Choosing the right olive oil for the right dish or style of cooking is akin to choosing the right wine for your meal. There’s the levels of bitterness and acidity to consider, as well as body and intensity of flavour. Typically, they’re divided into three main categories: delicate, medium, and intense, and can taste anywhere from buttery to peppery and herbaceous. Oils made with younger olives tend to be more bitter, and ones made with olives that are riper have a sweeter taste. Sampling the oil is much like wine tasting too, with a swirl in the glass and inspection of the nose crucial to assessing an oil’s flavour profile. Although it might be tempting to keep a bottle of olive oil in your cupboard for special occasions only, it’s best to use it within 18 months of bottling, or you run the risk of a dull-flavoured drizzle.

If there’s any group of people who are passionate about which oil they use, it’s chefs.
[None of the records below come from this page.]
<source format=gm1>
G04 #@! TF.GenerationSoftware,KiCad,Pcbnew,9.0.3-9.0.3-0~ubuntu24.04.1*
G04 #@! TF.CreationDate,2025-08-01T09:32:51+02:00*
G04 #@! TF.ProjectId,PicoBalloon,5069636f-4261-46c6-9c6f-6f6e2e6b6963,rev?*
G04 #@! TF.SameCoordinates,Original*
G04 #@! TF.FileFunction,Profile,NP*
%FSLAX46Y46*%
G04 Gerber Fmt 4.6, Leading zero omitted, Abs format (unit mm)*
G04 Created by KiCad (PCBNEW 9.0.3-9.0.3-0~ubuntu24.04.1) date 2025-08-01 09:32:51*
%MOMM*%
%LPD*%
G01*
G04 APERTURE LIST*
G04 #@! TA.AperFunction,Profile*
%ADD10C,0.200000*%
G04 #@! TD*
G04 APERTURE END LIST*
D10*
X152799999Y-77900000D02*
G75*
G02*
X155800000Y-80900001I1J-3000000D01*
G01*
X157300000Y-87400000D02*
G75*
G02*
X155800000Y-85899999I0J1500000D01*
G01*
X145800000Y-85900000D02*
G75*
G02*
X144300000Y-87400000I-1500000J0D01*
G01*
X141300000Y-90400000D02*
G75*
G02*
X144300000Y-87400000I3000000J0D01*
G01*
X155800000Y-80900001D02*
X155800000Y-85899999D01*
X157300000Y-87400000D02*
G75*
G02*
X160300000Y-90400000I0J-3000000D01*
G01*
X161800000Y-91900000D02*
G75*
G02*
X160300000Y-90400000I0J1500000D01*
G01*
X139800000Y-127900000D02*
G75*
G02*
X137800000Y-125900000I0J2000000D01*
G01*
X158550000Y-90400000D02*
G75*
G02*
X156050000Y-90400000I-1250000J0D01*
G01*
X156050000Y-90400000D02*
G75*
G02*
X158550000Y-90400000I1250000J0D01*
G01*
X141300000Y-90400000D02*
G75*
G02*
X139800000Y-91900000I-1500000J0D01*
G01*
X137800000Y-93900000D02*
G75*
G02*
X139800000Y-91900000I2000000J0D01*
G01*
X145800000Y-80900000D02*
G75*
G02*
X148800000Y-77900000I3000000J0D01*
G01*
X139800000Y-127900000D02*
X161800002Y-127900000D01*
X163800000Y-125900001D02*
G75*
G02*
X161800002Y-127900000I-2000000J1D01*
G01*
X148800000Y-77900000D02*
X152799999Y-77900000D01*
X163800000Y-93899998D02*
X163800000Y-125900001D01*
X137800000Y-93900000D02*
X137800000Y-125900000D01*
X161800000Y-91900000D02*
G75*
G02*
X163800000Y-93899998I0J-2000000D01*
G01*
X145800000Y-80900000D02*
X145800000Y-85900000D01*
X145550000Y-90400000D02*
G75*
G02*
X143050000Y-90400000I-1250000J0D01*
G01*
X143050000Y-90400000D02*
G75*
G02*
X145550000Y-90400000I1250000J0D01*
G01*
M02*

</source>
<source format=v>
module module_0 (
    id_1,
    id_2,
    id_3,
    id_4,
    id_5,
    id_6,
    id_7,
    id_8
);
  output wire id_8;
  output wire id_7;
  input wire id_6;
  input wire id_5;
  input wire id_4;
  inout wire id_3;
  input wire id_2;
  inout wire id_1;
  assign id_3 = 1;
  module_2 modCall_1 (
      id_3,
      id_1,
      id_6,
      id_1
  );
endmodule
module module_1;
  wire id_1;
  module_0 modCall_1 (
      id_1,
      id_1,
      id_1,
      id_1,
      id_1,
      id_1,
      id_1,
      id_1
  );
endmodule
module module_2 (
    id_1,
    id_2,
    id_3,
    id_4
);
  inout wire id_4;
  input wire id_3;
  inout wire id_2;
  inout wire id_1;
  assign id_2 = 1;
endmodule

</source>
So, we asked a selection of London’s best chefs – from those at mainstay restaurants like Italian deli Lina Stores to new players like Caia’s Jessica Donovan – to suggest their favourite olive oils for your kitchen cupboard.

Top olive oil recommendations from London chefs

Capezzana Unfiltered Extra Virgin Olive Oil

Diarmuid Goodwin, head chef at Sager + Wilde Paradise Row 

My favourite olive oil would have to be Capezzana Unfiltered Extra Virgin Olive Oil. This olive oil has a very intense green colour, fruity aroma and a taste of fresh cut grass and artichoke on the palate. It’s beautifully dense and viscous with a long finish. An elegant olive oil, it’s perfect for finishing dishes. It’s a real treat when it’s released every year.
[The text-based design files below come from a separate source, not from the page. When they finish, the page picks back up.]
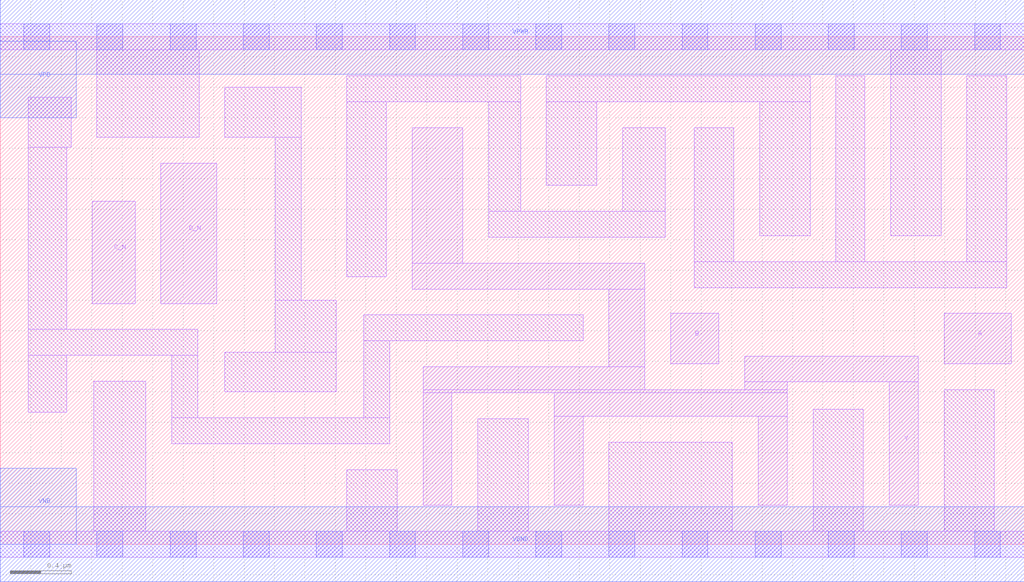
<source format=lef>
# Copyright 2020 The SkyWater PDK Authors
#
# Licensed under the Apache License, Version 2.0 (the "License");
# you may not use this file except in compliance with the License.
# You may obtain a copy of the License at
#
#     https://www.apache.org/licenses/LICENSE-2.0
#
# Unless required by applicable law or agreed to in writing, software
# distributed under the License is distributed on an "AS IS" BASIS,
# WITHOUT WARRANTIES OR CONDITIONS OF ANY KIND, either express or implied.
# See the License for the specific language governing permissions and
# limitations under the License.
#
# SPDX-License-Identifier: Apache-2.0

VERSION 5.5 ;
NAMESCASESENSITIVE ON ;
BUSBITCHARS "[]" ;
DIVIDERCHAR "/" ;
MACRO sky130_fd_sc_lp__nor4bb_2
  CLASS CORE ;
  SOURCE USER ;
  ORIGIN  0.000000  0.000000 ;
  SIZE  6.720000 BY  3.330000 ;
  SYMMETRY X Y R90 ;
  SITE unit ;
  PIN A
    ANTENNAGATEAREA  0.630000 ;
    DIRECTION INPUT ;
    USE SIGNAL ;
    PORT
      LAYER li1 ;
        RECT 6.195000 1.185000 6.635000 1.515000 ;
    END
  END A
  PIN B
    ANTENNAGATEAREA  0.630000 ;
    DIRECTION INPUT ;
    USE SIGNAL ;
    PORT
      LAYER li1 ;
        RECT 4.400000 1.185000 4.715000 1.515000 ;
    END
  END B
  PIN C_N
    ANTENNAGATEAREA  0.126000 ;
    DIRECTION INPUT ;
    USE SIGNAL ;
    PORT
      LAYER li1 ;
        RECT 0.605000 1.580000 0.885000 2.250000 ;
    END
  END C_N
  PIN D_N
    ANTENNAGATEAREA  0.126000 ;
    DIRECTION INPUT ;
    USE SIGNAL ;
    PORT
      LAYER li1 ;
        RECT 1.055000 1.580000 1.420000 2.500000 ;
    END
  END D_N
  PIN Y
    ANTENNADIFFAREA  1.293600 ;
    DIRECTION OUTPUT ;
    USE SIGNAL ;
    PORT
      LAYER li1 ;
        RECT 2.705000 1.675000 4.230000 1.845000 ;
        RECT 2.705000 1.845000 3.035000 2.735000 ;
        RECT 2.775000 0.255000 2.965000 0.995000 ;
        RECT 2.775000 0.995000 5.165000 1.015000 ;
        RECT 2.775000 1.015000 4.230000 1.165000 ;
        RECT 3.635000 0.255000 3.825000 0.840000 ;
        RECT 3.635000 0.840000 5.165000 0.995000 ;
        RECT 3.995000 1.165000 4.230000 1.675000 ;
        RECT 4.885000 1.015000 5.165000 1.065000 ;
        RECT 4.885000 1.065000 6.025000 1.235000 ;
        RECT 4.975000 0.255000 5.165000 0.840000 ;
        RECT 5.835000 0.255000 6.025000 1.065000 ;
    END
  END Y
  PIN VGND
    DIRECTION INOUT ;
    USE GROUND ;
    PORT
      LAYER met1 ;
        RECT 0.000000 -0.245000 6.720000 0.245000 ;
    END
  END VGND
  PIN VNB
    DIRECTION INOUT ;
    USE GROUND ;
    PORT
      LAYER met1 ;
        RECT 0.000000 0.000000 0.500000 0.500000 ;
    END
  END VNB
  PIN VPB
    DIRECTION INOUT ;
    USE POWER ;
    PORT
      LAYER met1 ;
        RECT 0.000000 2.800000 0.500000 3.300000 ;
    END
  END VPB
  PIN VPWR
    DIRECTION INOUT ;
    USE POWER ;
    PORT
      LAYER met1 ;
        RECT 0.000000 3.085000 6.720000 3.575000 ;
    END
  END VPWR
  OBS
    LAYER li1 ;
      RECT 0.000000 -0.085000 6.720000 0.085000 ;
      RECT 0.000000  3.245000 6.720000 3.415000 ;
      RECT 0.185000  0.865000 0.435000 1.240000 ;
      RECT 0.185000  1.240000 1.295000 1.410000 ;
      RECT 0.185000  1.410000 0.435000 2.605000 ;
      RECT 0.185000  2.605000 0.465000 2.935000 ;
      RECT 0.615000  0.085000 0.955000 1.070000 ;
      RECT 0.635000  2.670000 1.305000 3.245000 ;
      RECT 1.125000  0.660000 2.555000 0.830000 ;
      RECT 1.125000  0.830000 1.295000 1.240000 ;
      RECT 1.475000  1.000000 2.205000 1.260000 ;
      RECT 1.475000  2.670000 1.975000 3.000000 ;
      RECT 1.805000  1.260000 2.205000 1.600000 ;
      RECT 1.805000  1.600000 1.975000 2.670000 ;
      RECT 2.275000  0.085000 2.605000 0.490000 ;
      RECT 2.275000  1.755000 2.535000 2.905000 ;
      RECT 2.275000  2.905000 3.415000 3.075000 ;
      RECT 2.385000  0.830000 2.555000 1.335000 ;
      RECT 2.385000  1.335000 3.825000 1.505000 ;
      RECT 3.135000  0.085000 3.465000 0.825000 ;
      RECT 3.205000  2.015000 4.365000 2.185000 ;
      RECT 3.205000  2.185000 3.415000 2.905000 ;
      RECT 3.585000  2.355000 3.915000 2.905000 ;
      RECT 3.585000  2.905000 5.315000 3.075000 ;
      RECT 3.995000  0.085000 4.805000 0.670000 ;
      RECT 4.085000  2.185000 4.365000 2.735000 ;
      RECT 4.555000  1.685000 6.605000 1.855000 ;
      RECT 4.555000  1.855000 4.815000 2.735000 ;
      RECT 4.985000  2.025000 5.315000 2.905000 ;
      RECT 5.335000  0.085000 5.665000 0.885000 ;
      RECT 5.485000  1.855000 5.675000 3.075000 ;
      RECT 5.845000  2.025000 6.175000 3.245000 ;
      RECT 6.195000  0.085000 6.525000 1.015000 ;
      RECT 6.345000  1.855000 6.605000 3.075000 ;
    LAYER mcon ;
      RECT 0.155000 -0.085000 0.325000 0.085000 ;
      RECT 0.155000  3.245000 0.325000 3.415000 ;
      RECT 0.635000 -0.085000 0.805000 0.085000 ;
      RECT 0.635000  3.245000 0.805000 3.415000 ;
      RECT 1.115000 -0.085000 1.285000 0.085000 ;
      RECT 1.115000  3.245000 1.285000 3.415000 ;
      RECT 1.595000 -0.085000 1.765000 0.085000 ;
      RECT 1.595000  3.245000 1.765000 3.415000 ;
      RECT 2.075000 -0.085000 2.245000 0.085000 ;
      RECT 2.075000  3.245000 2.245000 3.415000 ;
      RECT 2.555000 -0.085000 2.725000 0.085000 ;
      RECT 2.555000  3.245000 2.725000 3.415000 ;
      RECT 3.035000 -0.085000 3.205000 0.085000 ;
      RECT 3.035000  3.245000 3.205000 3.415000 ;
      RECT 3.515000 -0.085000 3.685000 0.085000 ;
      RECT 3.515000  3.245000 3.685000 3.415000 ;
      RECT 3.995000 -0.085000 4.165000 0.085000 ;
      RECT 3.995000  3.245000 4.165000 3.415000 ;
      RECT 4.475000 -0.085000 4.645000 0.085000 ;
      RECT 4.475000  3.245000 4.645000 3.415000 ;
      RECT 4.955000 -0.085000 5.125000 0.085000 ;
      RECT 4.955000  3.245000 5.125000 3.415000 ;
      RECT 5.435000 -0.085000 5.605000 0.085000 ;
      RECT 5.435000  3.245000 5.605000 3.415000 ;
      RECT 5.915000 -0.085000 6.085000 0.085000 ;
      RECT 5.915000  3.245000 6.085000 3.415000 ;
      RECT 6.395000 -0.085000 6.565000 0.085000 ;
      RECT 6.395000  3.245000 6.565000 3.415000 ;
  END
END sky130_fd_sc_lp__nor4bb_2

</source>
Pepe Extra Virgin Olive Oil from Belazu

Esra Muslu, chef-patron of Zahter

I like to use Pepe Extra Virgin Olive Oil from Belazu. This olive oil is very soft with an intense olive flavour. It’s not peppery; instead, it’s got quite a fruity flavour and I quite like this for my style of food.
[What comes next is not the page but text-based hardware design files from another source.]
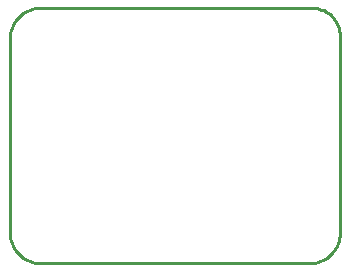
<source format=gbr>
G04 EAGLE Gerber RS-274X export*
G75*
%MOMM*%
%FSLAX34Y34*%
%LPD*%
%IN*%
%IPPOS*%
%AMOC8*
5,1,8,0,0,1.08239X$1,22.5*%
G01*
%ADD10C,0.254000*%


D10*
X0Y25400D02*
X97Y23186D01*
X386Y20989D01*
X865Y18826D01*
X1532Y16713D01*
X2380Y14666D01*
X3403Y12700D01*
X4594Y10831D01*
X5942Y9073D01*
X7440Y7440D01*
X9073Y5942D01*
X10831Y4594D01*
X12700Y3403D01*
X14666Y2380D01*
X16713Y1532D01*
X18826Y865D01*
X20989Y386D01*
X23186Y97D01*
X25400Y0D01*
X254000Y0D01*
X256214Y97D01*
X258411Y386D01*
X260574Y865D01*
X262687Y1532D01*
X264735Y2380D01*
X266700Y3403D01*
X268569Y4594D01*
X270327Y5942D01*
X271961Y7440D01*
X273458Y9073D01*
X274806Y10831D01*
X275997Y12700D01*
X277020Y14666D01*
X277868Y16713D01*
X278535Y18826D01*
X279014Y20989D01*
X279303Y23186D01*
X279400Y25400D01*
X279400Y190500D01*
X279477Y192555D01*
X279374Y194609D01*
X279092Y196646D01*
X278635Y198651D01*
X278004Y200608D01*
X277205Y202503D01*
X276244Y204321D01*
X275128Y206048D01*
X273866Y207671D01*
X272467Y209179D01*
X270942Y210558D01*
X269302Y211800D01*
X267561Y212894D01*
X265731Y213832D01*
X263826Y214606D01*
X261861Y215212D01*
X259850Y215645D01*
X257810Y215900D01*
X25400Y215900D01*
X23186Y215803D01*
X20989Y215514D01*
X18826Y215035D01*
X16713Y214368D01*
X14666Y213520D01*
X12700Y212497D01*
X10831Y211306D01*
X9073Y209958D01*
X7440Y208461D01*
X5942Y206827D01*
X4594Y205069D01*
X3403Y203200D01*
X2380Y201235D01*
X1532Y199187D01*
X865Y197074D01*
X386Y194911D01*
X97Y192714D01*
X0Y190500D01*
X0Y25400D01*
M02*

</source>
Cornicabra Extra Virgin Olive Oil Belazu

Imad Alarnab, chef-patron of Imad’s Syrian Kitchen

For me, Spanish and Greek oil are the best options for cooking. My personal favourite is Spanish single-varietal Cornicabra: this oil is perfect for cooking and dressing. It’s also the closest one to Syrian olive oil, which brings me back to my roots and homeland. I use it for absolutely everything; it’s the essence of Syrian and Mediterranean cooking. My favourite breakfast is actually pitta bread with a drizzle of olive oil.

La Bandiera olive oilLa Bandiera olive oil

Jacob Kenedy, chef-patron of Bocca di Lupo 

I pour La Bandiera olive oil, from Tuscany, both at my home table and at Bocca di Lupo. It is made by a friend of mine, but I enjoy it not for nepotism, but for flavour. It’s among the finest Tuscan oils I have tried so far from one of the oldest family estates in the region of Bolgheri. For some reason, it is insanely good value (£60 for five litres) – so when I fatten myself up in November on fett’unta (slices of bread drowned in a ridiculous amount of verdant, new-season oil and a sprinkling of crunchy salt), I don’t need to feel too guilty.

Lina stores olive oil

Masha Rener, head chef at Lina Stores

I have always been very outspoken about my love for Sicily, so it’s no surprise that Lina Stores’ oil comes from a remote part of this region – the Nebrodi mountains, immediately northwest of Mount Etna. This unique environment allows producers to create a monocultivar olive oil made with Tonda Iblea olives. It’s great for cooking with fish and meat given its almost buttery consistency, but in my opinion, the best way to taste it is on a bruschetta.

Terra Creta olive oil

Oded Oren, chef-patron of Oren 

I’ve been using Terra Creta olive oil for the last five or six years now. I particularly like this olive oil because of its low acidity and fruitiness. It’s a beautifully balanced olive oil which works really well with our food at Oren as it’s not overpowering. It’s very subtle and works perfectly as a dressing for a leafy salad or as a finishing touch over raw fish.